The Los Angeles Times, he continues, has reported that the city plans to create enough housing for 60 percent of unhoused Angelinos and will then again enforce anti-camping and anti-vagrancy orders. “The consent decree should not be a trade-off between policing and housing,” he says.

Przylucki’s worries don’t end there. While he acknowledges that Project Roomkey worked well in other parts of the state — giving people privacy, security and autonomy — he notes that numerous LA hotels were so restrictive, imposing curfews and daily room checks, that some residents returned to the streets; others formed Unhoused Tenants Against Carceral Housing.

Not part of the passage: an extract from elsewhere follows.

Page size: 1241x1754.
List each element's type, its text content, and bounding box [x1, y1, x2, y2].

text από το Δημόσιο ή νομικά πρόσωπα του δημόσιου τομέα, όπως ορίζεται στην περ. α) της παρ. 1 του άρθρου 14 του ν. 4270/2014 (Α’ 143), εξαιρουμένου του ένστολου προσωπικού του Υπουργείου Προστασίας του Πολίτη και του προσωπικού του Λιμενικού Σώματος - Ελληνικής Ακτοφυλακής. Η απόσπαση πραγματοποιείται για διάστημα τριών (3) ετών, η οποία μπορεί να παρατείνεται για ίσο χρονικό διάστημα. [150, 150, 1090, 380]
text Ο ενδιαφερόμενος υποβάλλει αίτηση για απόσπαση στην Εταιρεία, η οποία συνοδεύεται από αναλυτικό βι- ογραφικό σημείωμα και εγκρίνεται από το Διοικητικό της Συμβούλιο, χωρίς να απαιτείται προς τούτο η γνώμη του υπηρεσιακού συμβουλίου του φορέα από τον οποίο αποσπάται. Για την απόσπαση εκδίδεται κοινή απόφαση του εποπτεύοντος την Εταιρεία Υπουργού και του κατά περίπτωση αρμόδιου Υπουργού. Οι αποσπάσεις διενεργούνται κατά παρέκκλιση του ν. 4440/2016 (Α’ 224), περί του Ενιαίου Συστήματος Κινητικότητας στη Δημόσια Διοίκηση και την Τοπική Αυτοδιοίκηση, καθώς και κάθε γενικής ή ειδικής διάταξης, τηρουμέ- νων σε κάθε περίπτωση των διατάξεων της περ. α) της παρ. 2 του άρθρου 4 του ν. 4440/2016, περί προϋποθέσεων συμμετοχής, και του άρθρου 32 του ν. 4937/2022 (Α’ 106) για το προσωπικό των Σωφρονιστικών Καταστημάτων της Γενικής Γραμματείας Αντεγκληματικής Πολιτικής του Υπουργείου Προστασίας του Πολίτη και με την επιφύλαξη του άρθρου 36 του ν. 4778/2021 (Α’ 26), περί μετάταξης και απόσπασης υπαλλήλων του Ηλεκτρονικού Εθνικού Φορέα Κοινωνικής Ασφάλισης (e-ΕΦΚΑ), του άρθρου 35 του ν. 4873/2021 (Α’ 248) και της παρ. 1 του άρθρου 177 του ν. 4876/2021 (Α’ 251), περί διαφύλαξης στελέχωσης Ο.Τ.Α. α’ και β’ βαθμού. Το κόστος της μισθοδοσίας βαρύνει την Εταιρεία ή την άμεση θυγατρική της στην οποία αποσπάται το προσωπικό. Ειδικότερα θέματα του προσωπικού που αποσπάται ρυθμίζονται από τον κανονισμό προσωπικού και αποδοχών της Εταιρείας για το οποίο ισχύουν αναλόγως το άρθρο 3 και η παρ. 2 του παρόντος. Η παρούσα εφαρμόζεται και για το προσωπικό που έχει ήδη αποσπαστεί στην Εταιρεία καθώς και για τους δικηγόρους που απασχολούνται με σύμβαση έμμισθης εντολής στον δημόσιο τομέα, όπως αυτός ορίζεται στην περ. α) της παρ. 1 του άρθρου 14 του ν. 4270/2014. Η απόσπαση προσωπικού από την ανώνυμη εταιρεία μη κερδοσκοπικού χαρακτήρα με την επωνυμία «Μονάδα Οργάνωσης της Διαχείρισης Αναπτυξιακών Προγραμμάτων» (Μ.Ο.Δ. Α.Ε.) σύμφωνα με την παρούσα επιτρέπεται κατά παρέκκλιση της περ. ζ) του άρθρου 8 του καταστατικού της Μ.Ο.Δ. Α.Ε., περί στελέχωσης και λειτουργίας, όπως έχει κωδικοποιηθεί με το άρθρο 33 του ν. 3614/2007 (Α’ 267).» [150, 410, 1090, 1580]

“Homelessness is the defining public policy issue for Los Angeles,” Przylucki says. “Are we going to invest in warehousing and policing, or are we going to direct dollars to long-term building conversion and develop housing for people with extremely low incomes to once and for all end homelessness? We can turn the tide if we choose the latter.”

Housing and tenant activists agree that this is what’s needed. From Austin to Denver, from Ft. Lauderdale to Newark, and from Phoenix to Tulsa, the need for affordable housing is obvious.

“We know what works,” Breaking Ground’s Brenda Rosen concludes. “We have to develop housing for low-income people with wraparound social services for those who need and want them.”